**DIRECTIONS**
1 > List every email address in the To and Cc lines of the sched_ext patch email.
2 > In the records, rewrite the lines from the line with "Back to Vendor Directory" to the line with "restoring your full range of sight.", replacing "surgeon" with "doctor" and leaving everything else unchanged. Omit the pictures.

**EXTRACT**
----------
From: Tejun Heo <tj@kernel.org>
To: David Vernet <void@manifault.com>,
Andrea Righi <arighi@nvidia.com>,
Changwoo Min <changwoo@igalia.com>
Cc: Emil Tsalapatis <emil@etsalapatis.com>,
sched-ext@lists.linux.dev, linux-kernel@vger.kernel.org
Subject: [PATCH sched_ext/for-7.1] sched_ext: Use irq_work_queue_on() in schedule_deferred()
Date: Sun, 22 Mar 2026 10:33:08 -1000 [thread overview]
Message-ID: <a80d84c345be8fbbd5a1294b9a72ae37@kernel.org> (raw)
schedule_deferred() uses irq_work_queue() which always queues on the
calling CPU. The deferred work can run from any CPU correctly, and the
_locked() path already processes remote rqs from the calling CPU. However,
when falling through to the irq_work path, queuing on the target CPU is
preferable as the work can run sooner via IPI delivery rather than waiting
for the calling CPU to re-enable IRQs.
Currently, only reenqueue operations use this path - either BPF-initiated
reenqueue targeting a remote rq, or IMMED reenqueue when the target CPU is
busy running userspace (not in balance or wakeup, so the _locked() fast
paths aren't available). Use irq_work_queue_on() to target the owning CPU.
This improves IMMED reenqueue latency when tasks are dispatched to
remote local DSQs. Testing on a 24-CPU AMD Ryzen 3900X with scx_qmap
-I -F 50 (ALWAYS_ENQ_IMMED, every 50th enqueue forced to prev_cpu's
local DSQ) under heavy mixed load (2x CPU oversubscription, yield and
context-switch pressure, SCHED_FIFO bursts, periodic fork storms, mixed
nice levels, C-states disabled), measuring local DSQ residence time
(insert to remove) over 5 x 120s runs (~1.2M tasks per set):
>128us outliers: 71 -> 39 (-45%)
----------
**EXCERPTED DATA**
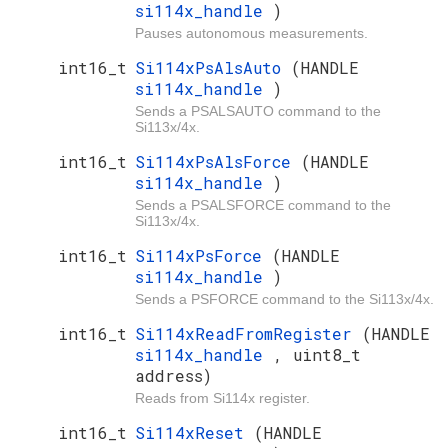
si114x_handle
)
Pauses autonomous measurements.
int16_t
Si114xPsAlsAuto
(HANDLE
si114x_handle
)
Sends a PSALSAUTO command to the
Si113x/4x.
int16_t
Si114xPsAlsForce
(HANDLE
si114x_handle
)
Sends a PSALSFORCE command to the
Si113x/4x.
int16_t
Si114xPsForce
(HANDLE
si114x_handle
)
Sends a PSFORCE command to the Si113x/4x.
int16_t
Si114xReadFromRegister
(HANDLE
si114x_handle
, uint8_t
address)
Reads from Si114x register.
int16_t
Si114xReset
(HANDLE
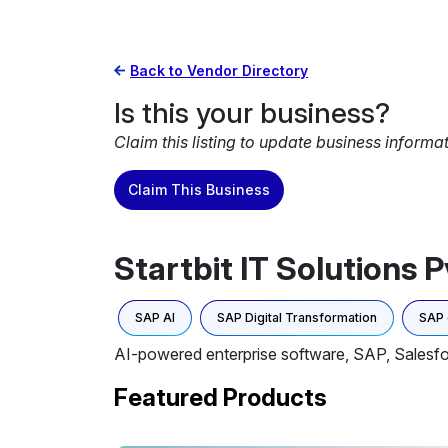
Back to Vendor Directory
Is this your business?
Claim this listing to update business informa
Claim This Business
Startbit IT Solutions Pv
SAP AI
SAP Digital Transformation
SAP
AI-powered enterprise software, SAP, Salesfo
Featured Products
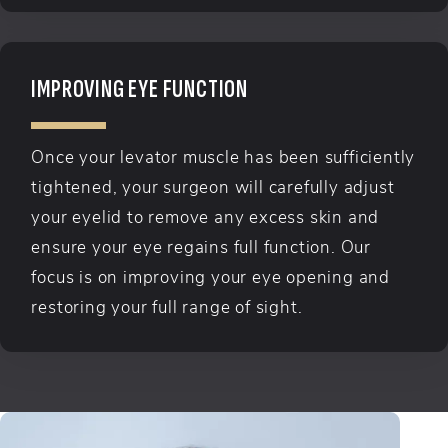
IMPROVING EYE FUNCTION
Once your levator muscle has been sufficiently
tightened, your surgeon will carefully adjust
your eyelid to remove any excess skin and
ensure your eye regains full function. Our
focus is on improving your eye opening and
restoring your full range of sight.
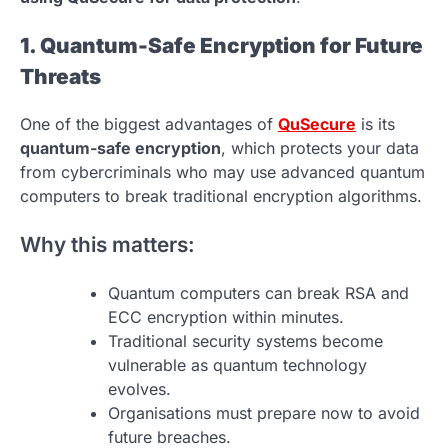
1. Quantum-Safe Encryption for Future
Threats
One of the biggest advantages of
QuSecure
is its
quantum-safe encryption
, which protects your data
from cybercriminals who may use advanced quantum
computers to break traditional encryption algorithms.
Why this matters:
Quantum computers can break RSA and
ECC encryption within minutes.
Traditional security systems become
vulnerable as quantum technology
evolves.
Organisations must prepare now to avoid
future breaches.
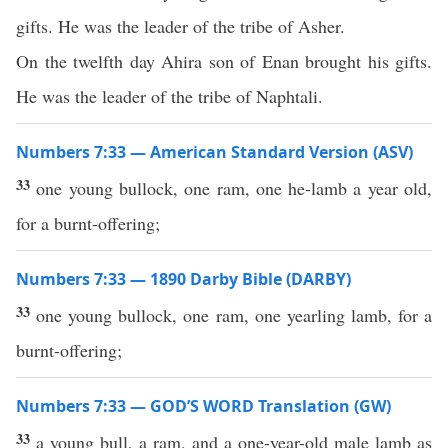
gifts. He was the leader of the tribe of Asher.
On the twelfth day Ahira son of Enan brought his gifts.
He was the leader of the tribe of Naphtali.
Numbers 7:33 — American Standard Version (ASV)
33
one young bullock, one ram, one he-lamb a year old,
for a burnt-offering;
Numbers 7:33 — 1890 Darby Bible (DARBY)
33
one young bullock, one ram, one yearling lamb, for a
burnt-offering;
Numbers 7:33 — GOD’S WORD Translation (GW)
33
a young bull, a ram, and a one-year-old male lamb as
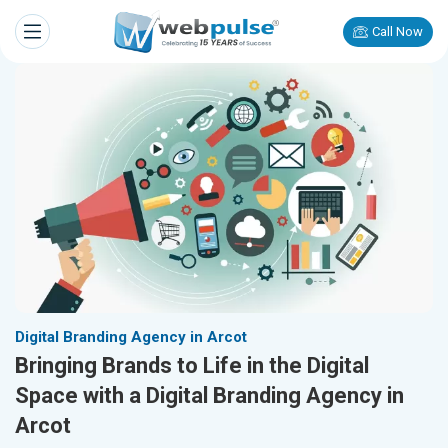
Call Now
Digital Branding Agency in Arcot
Bringing Brands to Life in the Digital
Space with a Digital Branding Agency in
Arcot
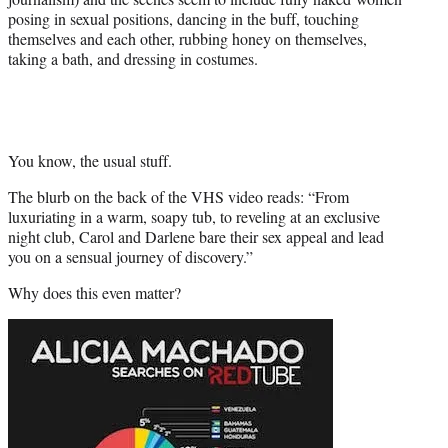
posing in sexual positions, dancing in the buff, touching
themselves and each other, rubbing honey on themselves,
taking a bath, and dressing in costumes.
You know, the usual stuff.
The blurb on the back of the VHS video reads: “From
luxuriating in a warm, soapy tub, to reveling at an exclusive
night club, Carol and Darlene bare their sex appeal and lead
you on a sensual journey of discovery.”
Why does this even matter?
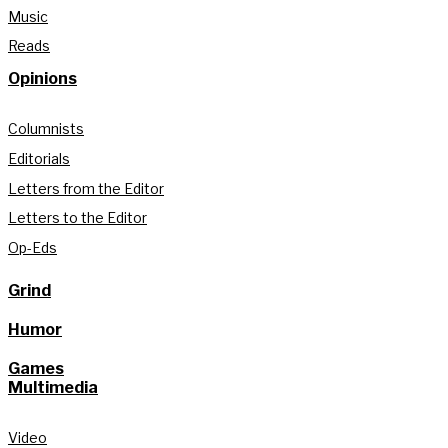
Music
Reads
Opinions
Columnists
Editorials
Letters from the Editor
Letters to the Editor
Op-Eds
Grind
Humor
Games
Multimedia
Video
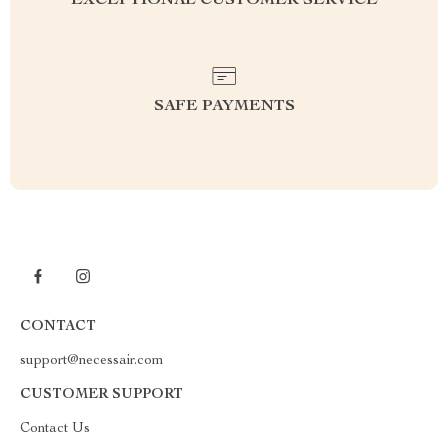
EXCEPTIONAL CUSTOMER SERVICE
SAFE PAYMENTS
CONTACT
support@necessair.com
CUSTOMER SUPPORT
Contact Us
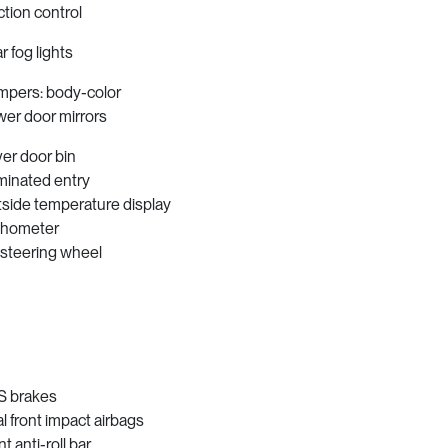
ction control
r fog lights
pers: body-color
er door mirrors
ver door bin
uminated entry
side temperature display
chometer
t steering wheel
 brakes
l front impact airbags
t anti-roll bar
----------
**RESPONSES FOR EACH TASK**
1 >
void@manifault.com
arighi@nvidia.com
changwoo@igalia.com
emil@etsalapatis.com
sched-ext@lists.linux.dev
linux-kernel@vger.kernel.org

2 >
Back to Vendor Directory
Is this your business?
Claim this listing to update business informa
Claim This Business
Startbit IT Solutions Pv
SAP AI
SAP Digital Transformation
SAP
AI-powered enterprise software, SAP, Salesfo
Featured Products
IMPROVING EYE FUNCTION
Once your levator muscle has been sufficiently
tightened, your doctor will carefully adjust
your eyelid to remove any excess skin and
ensure your eye regains full function. Our
focus is on improving your eye opening and
restoring your full range of sight.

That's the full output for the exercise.